短い練習 |
司会の話し方についての文章から、「ただ、まったく司会経験のない」を含む語句で始まり「ってしまう方多いと思います。」で終わる部分を、一字も変えずに書き出してください。
#### 提示文
「エイベックス・アーティストアカデミー」のモデルクラスでトークレッスン講師を担当しているのですが、モデルを目指しながらもMCの仕事もしたいという子には司会のいろはを伝えています。司会で大事なのは、台本にとらわれないこと! これはしゃべる現場ではどこでも言えることです。

トーク編13「話し言葉と書き言葉」

 【前回までのあらすじ】トークレッスンの項目は<1>発声、<2>滑舌、<3>話の内容、<4>メンタル、<5>コミュニケーションとしています。これまで、話の内容、滑舌、発声についてお伝えしてきましたが、ここでまた少し戻って、話の内容についてです。

東京・新宿で行われたトークショーで司会を担当した五戸です(2017年2月)
東京・新宿で行われたトークショーで司会を担当した五戸です(2017年2月)

「自分の言葉」に変えてって言われても…

 「絶対に台本通り読まなければならない」という場合もありますが、そちらのほうがまれで、司会でもゲストでもほとんどの仕事で「自分の言葉に変えて読んで構わない」と言われます。

 ただ、まったく司会経験のない子の場合、何をどう自分の言葉に置き換えていいのかさっぱりわからない、となってしまいます。たとえば皆さんでも友人の結婚式の司会をすることになったり、何かを代表して挨拶することになったりしたとき、「自分の言葉」と言われても、そもそもそういう立場で普段しゃべっていないから、自分の言葉になりようがない、と困ってしまう方多いと思います。
########
#### 提供資料
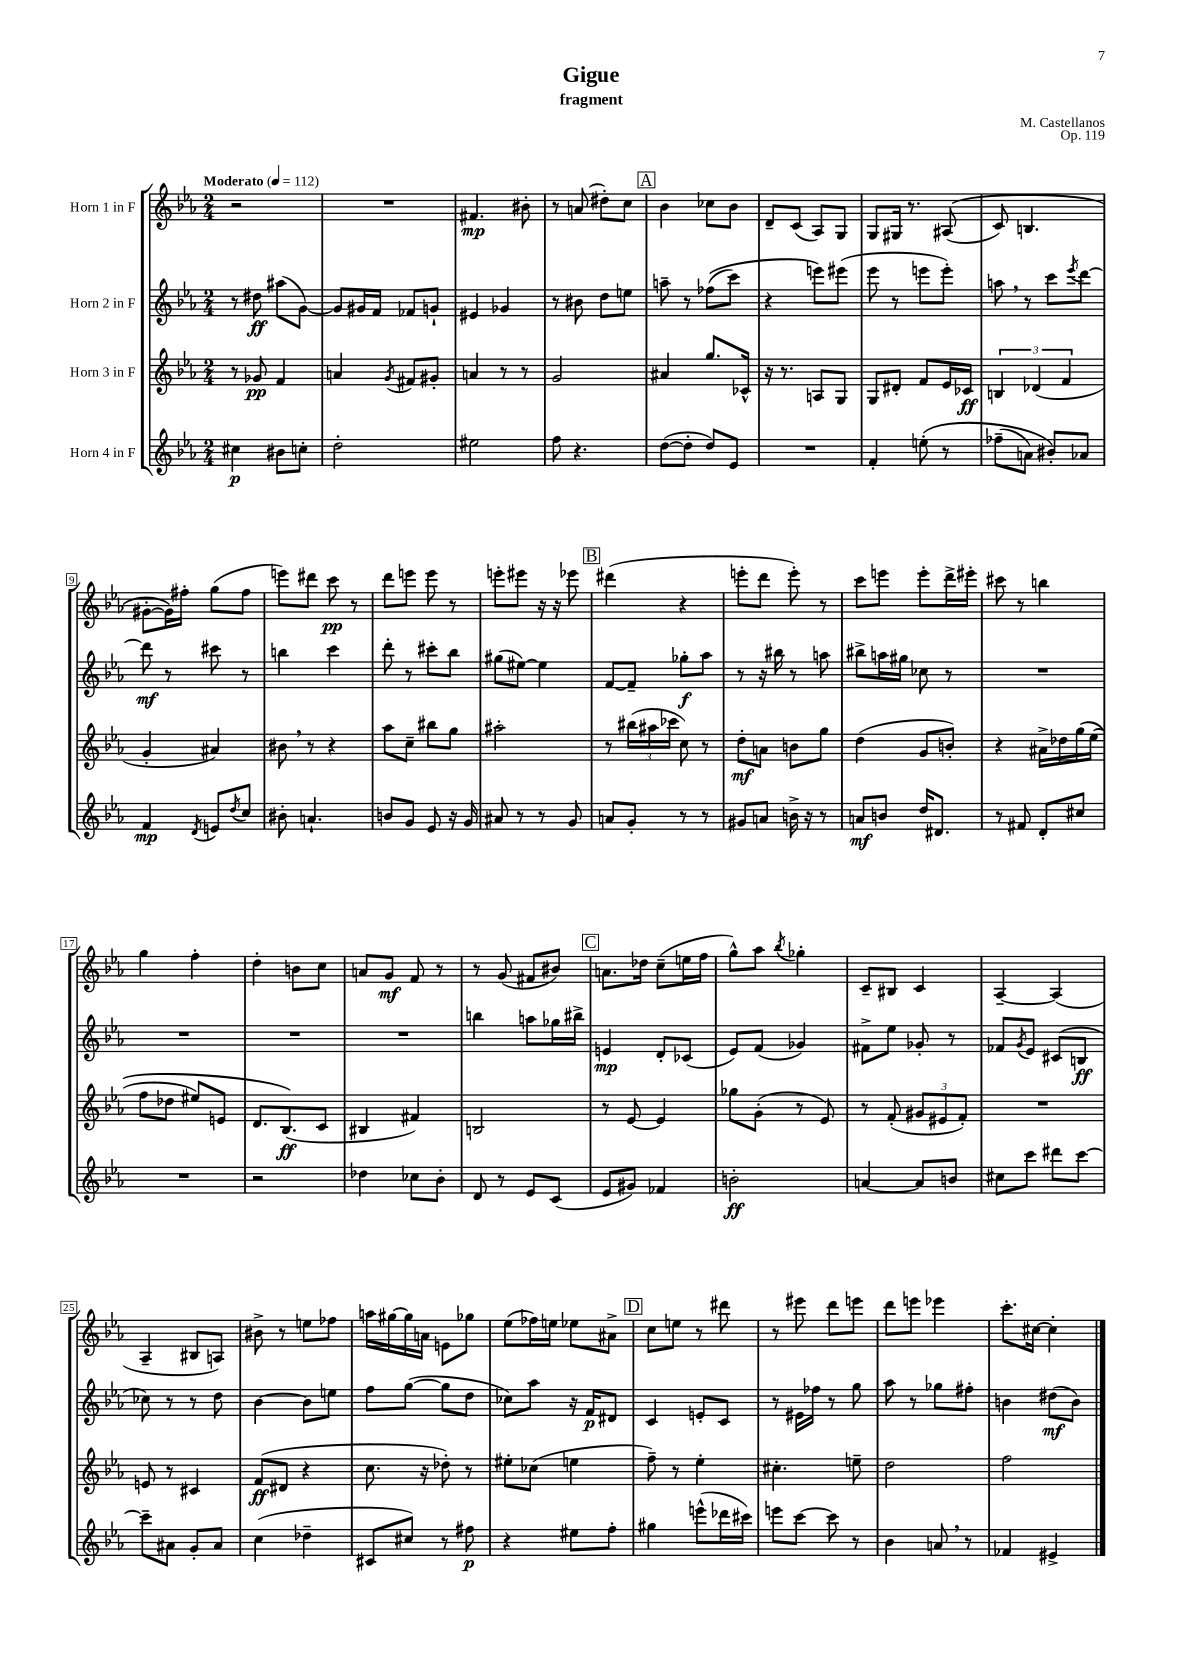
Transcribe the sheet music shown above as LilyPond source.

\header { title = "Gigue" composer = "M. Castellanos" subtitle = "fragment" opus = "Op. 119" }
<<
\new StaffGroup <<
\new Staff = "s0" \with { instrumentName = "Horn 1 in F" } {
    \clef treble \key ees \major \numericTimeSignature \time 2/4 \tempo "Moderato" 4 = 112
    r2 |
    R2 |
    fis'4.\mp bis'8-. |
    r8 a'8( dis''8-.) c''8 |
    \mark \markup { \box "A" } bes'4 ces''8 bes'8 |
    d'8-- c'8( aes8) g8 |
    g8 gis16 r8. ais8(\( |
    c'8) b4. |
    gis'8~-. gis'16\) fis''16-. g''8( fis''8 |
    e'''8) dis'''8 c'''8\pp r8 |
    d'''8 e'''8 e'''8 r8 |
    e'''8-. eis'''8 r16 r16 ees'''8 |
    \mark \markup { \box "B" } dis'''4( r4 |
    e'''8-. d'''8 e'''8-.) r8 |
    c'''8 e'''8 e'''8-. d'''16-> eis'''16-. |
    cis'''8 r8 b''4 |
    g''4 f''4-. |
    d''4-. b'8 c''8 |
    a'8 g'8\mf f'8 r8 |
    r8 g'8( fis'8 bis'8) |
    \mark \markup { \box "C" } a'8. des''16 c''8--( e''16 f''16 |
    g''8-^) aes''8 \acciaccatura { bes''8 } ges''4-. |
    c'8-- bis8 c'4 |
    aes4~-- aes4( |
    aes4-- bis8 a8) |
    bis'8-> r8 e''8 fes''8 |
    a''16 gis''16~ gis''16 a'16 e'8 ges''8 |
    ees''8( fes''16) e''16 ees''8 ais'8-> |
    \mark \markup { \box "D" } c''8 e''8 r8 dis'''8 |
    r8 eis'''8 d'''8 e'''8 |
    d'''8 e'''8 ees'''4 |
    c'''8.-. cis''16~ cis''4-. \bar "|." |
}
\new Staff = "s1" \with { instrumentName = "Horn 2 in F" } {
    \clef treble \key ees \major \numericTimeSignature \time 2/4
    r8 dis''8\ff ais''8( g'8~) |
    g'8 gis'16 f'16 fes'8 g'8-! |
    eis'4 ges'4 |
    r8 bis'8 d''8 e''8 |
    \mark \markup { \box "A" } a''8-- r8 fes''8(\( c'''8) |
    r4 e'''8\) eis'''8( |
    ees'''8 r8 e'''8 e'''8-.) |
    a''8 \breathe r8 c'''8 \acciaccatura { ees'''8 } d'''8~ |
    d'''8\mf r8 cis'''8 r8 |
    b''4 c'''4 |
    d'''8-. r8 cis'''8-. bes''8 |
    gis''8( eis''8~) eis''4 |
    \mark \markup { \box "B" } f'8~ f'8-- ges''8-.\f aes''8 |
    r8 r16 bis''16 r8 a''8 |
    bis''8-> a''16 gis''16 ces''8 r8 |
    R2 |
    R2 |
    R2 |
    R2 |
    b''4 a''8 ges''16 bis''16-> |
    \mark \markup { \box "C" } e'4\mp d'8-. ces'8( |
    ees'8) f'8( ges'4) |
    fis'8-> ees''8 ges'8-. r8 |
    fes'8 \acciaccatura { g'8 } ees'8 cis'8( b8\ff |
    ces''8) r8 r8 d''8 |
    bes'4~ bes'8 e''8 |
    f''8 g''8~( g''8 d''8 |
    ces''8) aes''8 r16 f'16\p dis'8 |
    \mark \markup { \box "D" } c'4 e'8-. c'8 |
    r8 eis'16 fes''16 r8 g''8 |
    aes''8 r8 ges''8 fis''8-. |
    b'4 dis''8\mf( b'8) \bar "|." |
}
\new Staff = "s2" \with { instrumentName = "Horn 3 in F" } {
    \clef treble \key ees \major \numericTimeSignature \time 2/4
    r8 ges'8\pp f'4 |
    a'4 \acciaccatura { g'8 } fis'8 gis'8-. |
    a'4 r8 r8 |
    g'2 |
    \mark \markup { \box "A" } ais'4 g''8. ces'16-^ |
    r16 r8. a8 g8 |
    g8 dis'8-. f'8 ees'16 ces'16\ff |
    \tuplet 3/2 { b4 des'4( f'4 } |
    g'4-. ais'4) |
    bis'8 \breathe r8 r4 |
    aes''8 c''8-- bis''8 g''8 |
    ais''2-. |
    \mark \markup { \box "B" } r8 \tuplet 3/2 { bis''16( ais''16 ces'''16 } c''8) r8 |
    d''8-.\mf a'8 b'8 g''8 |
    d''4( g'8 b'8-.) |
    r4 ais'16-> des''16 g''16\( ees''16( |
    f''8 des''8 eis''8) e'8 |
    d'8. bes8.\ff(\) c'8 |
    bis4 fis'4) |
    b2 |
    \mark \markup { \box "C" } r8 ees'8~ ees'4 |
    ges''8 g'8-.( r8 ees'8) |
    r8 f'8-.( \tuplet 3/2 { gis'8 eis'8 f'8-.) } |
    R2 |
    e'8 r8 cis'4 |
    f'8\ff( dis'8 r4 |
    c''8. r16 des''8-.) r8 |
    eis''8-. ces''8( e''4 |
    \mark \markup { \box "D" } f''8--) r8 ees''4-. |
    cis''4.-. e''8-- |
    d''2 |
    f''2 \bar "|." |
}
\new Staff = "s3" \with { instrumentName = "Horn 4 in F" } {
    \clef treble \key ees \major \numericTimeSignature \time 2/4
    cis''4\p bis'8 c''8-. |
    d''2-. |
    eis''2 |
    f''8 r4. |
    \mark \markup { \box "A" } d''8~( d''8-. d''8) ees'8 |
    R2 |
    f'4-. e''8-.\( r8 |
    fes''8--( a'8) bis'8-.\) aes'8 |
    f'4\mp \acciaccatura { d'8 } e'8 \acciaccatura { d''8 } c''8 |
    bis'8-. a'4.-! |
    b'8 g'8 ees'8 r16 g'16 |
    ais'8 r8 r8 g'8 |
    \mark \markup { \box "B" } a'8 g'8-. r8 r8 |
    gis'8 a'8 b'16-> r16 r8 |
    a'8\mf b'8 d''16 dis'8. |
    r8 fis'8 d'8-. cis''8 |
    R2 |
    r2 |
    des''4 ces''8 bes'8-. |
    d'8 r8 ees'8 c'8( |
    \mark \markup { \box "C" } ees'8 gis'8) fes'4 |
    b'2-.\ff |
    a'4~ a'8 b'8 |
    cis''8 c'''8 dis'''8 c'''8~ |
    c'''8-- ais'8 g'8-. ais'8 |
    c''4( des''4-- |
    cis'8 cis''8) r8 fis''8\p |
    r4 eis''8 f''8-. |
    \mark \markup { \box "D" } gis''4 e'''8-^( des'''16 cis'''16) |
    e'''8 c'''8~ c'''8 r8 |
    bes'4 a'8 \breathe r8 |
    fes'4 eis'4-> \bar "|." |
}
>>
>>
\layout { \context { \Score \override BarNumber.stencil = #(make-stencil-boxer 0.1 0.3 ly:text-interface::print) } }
########
最終結果 |
ただ、まったく司会経験のない子の場合、何をどう自分の言葉に置き換えていいのかさっぱりわからない、となってしまいます。たとえば皆さんでも友人の結婚式の司会をすることになったり、何かを代表して挨拶することになったりしたとき、「自分の言葉」と言われても、そもそもそういう立場で普段しゃべっていないから、自分の言葉になりようがない、と困ってしまう方多いと思います。